══ Data for the task

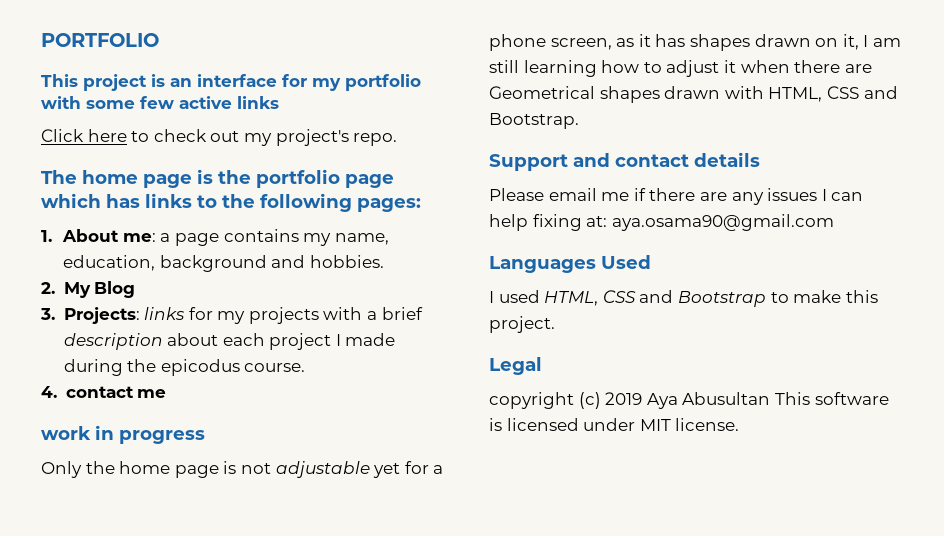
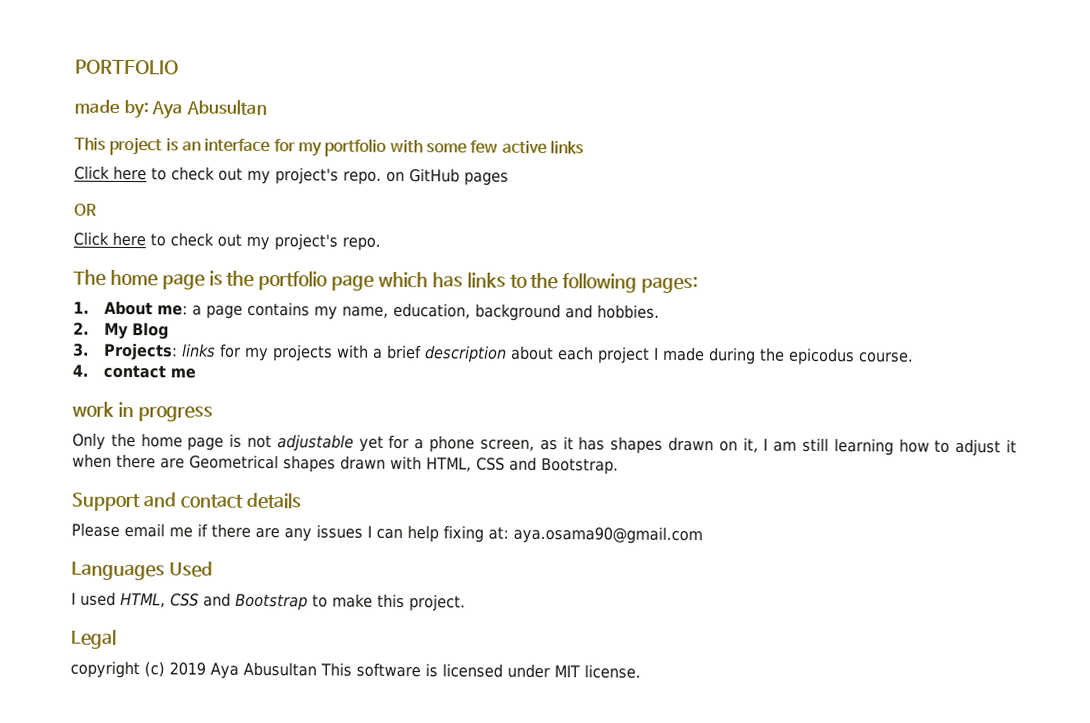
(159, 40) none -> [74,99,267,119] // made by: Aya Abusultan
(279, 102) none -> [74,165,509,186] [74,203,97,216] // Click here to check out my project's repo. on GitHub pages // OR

════
══ Data for the task

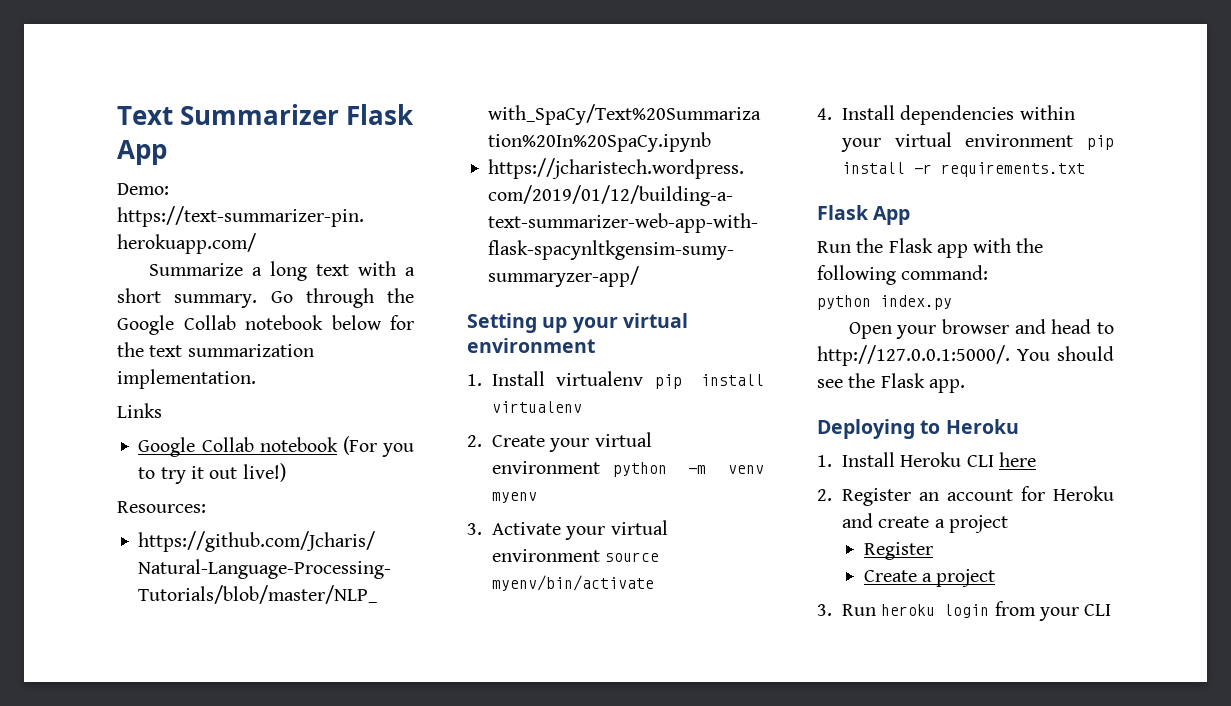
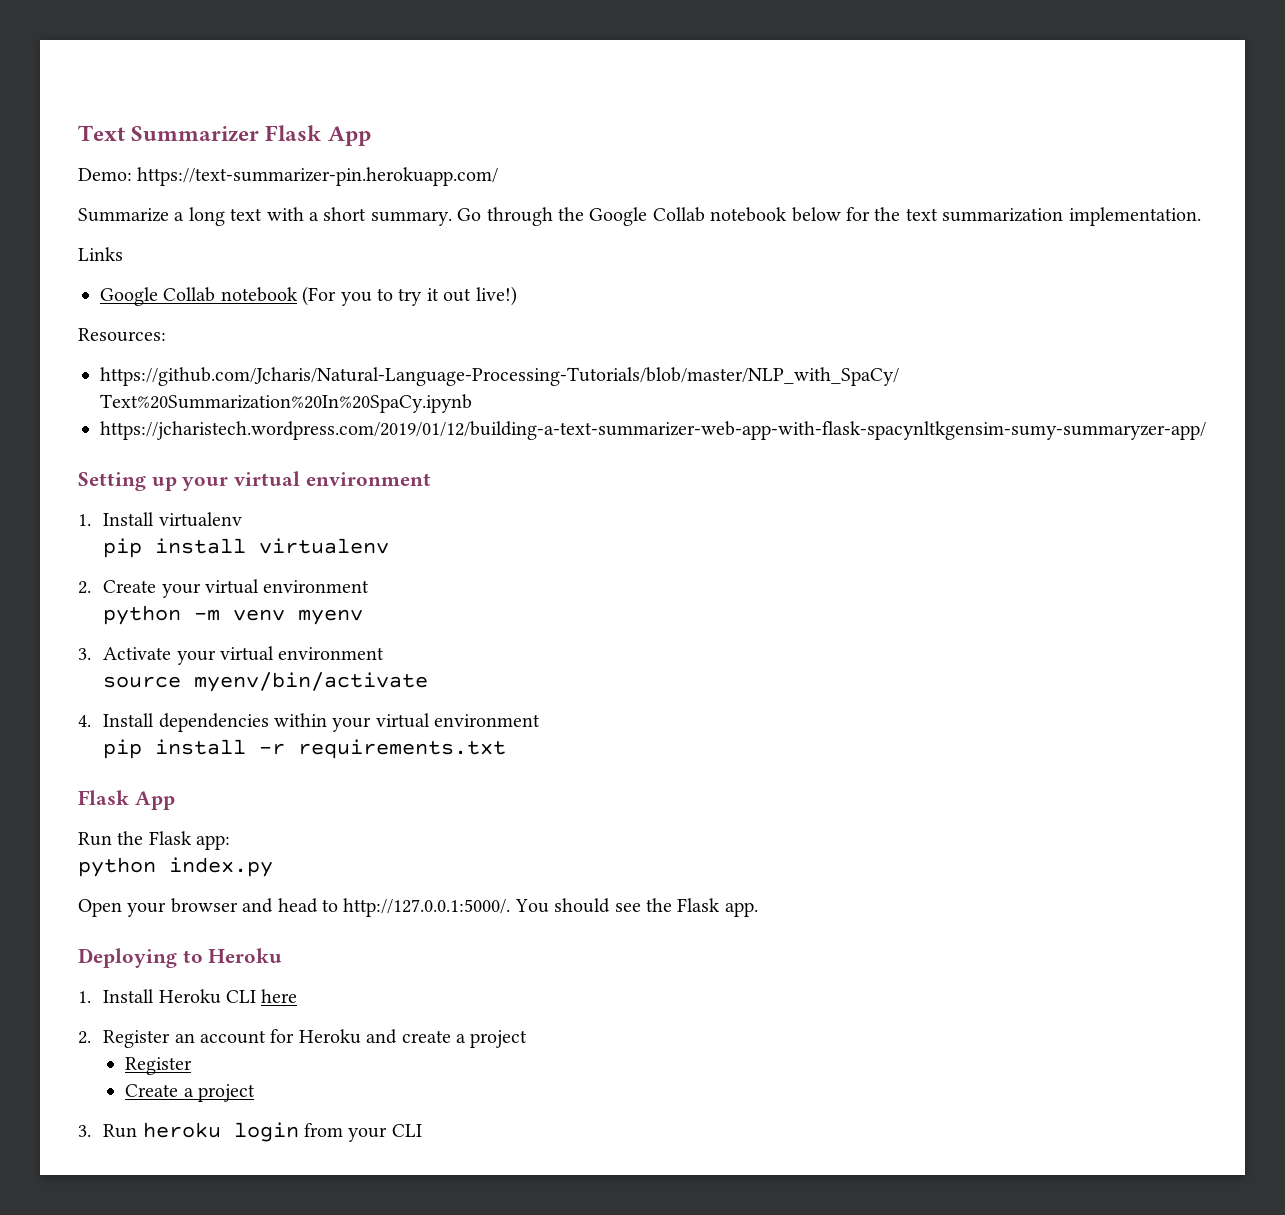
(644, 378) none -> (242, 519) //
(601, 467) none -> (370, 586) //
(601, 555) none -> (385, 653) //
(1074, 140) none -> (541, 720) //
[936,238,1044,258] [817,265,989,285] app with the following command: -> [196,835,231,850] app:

════
══ Data for the task

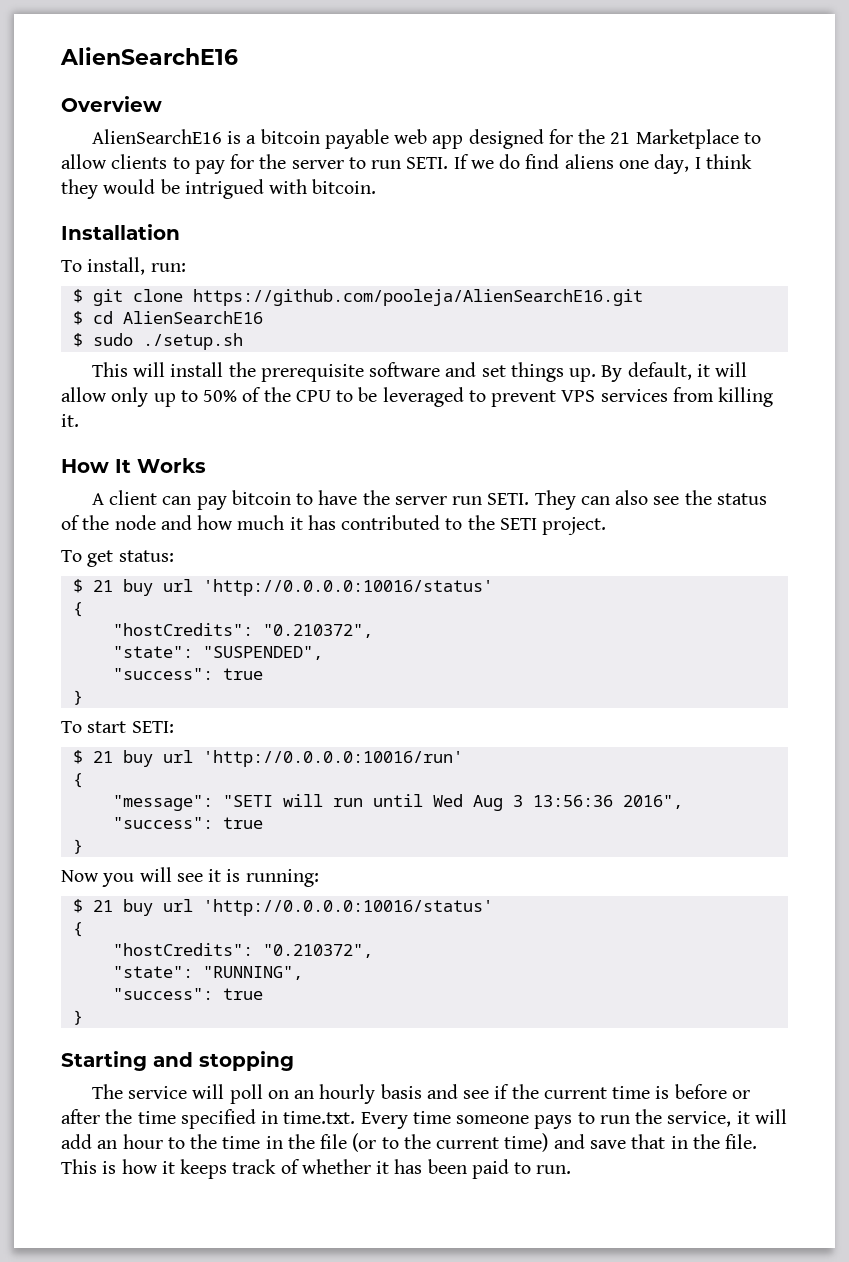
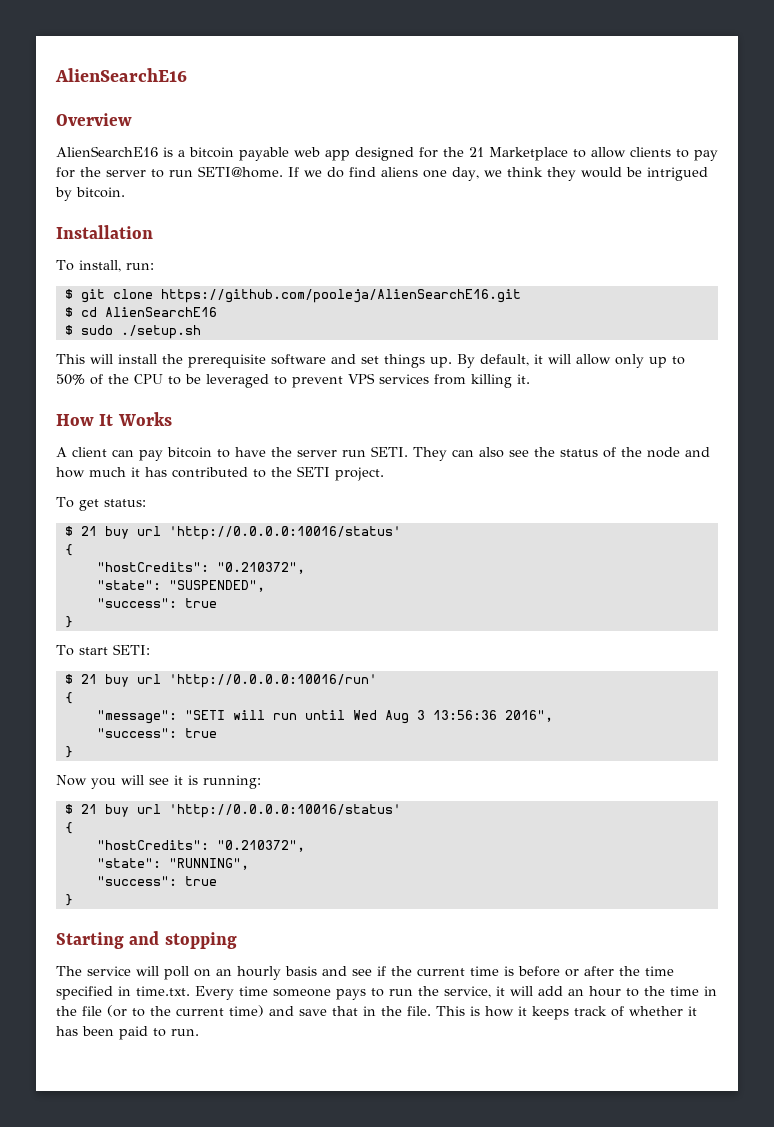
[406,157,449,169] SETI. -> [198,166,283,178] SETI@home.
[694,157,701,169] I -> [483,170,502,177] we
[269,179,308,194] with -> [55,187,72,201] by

════

> Required action:
Filter the records above, keeping each line that contains the word "none".

> Answer box:
(159, 40) none -> [74,99,267,119] // made by: Aya Abusultan
(279, 102) none -> [74,165,509,186] [74,203,97,216] // Click here to check out my project's repo. on GitHub pages // OR
(644, 378) none -> (242, 519) //
(601, 467) none -> (370, 586) //
(601, 555) none -> (385, 653) //
(1074, 140) none -> (541, 720) //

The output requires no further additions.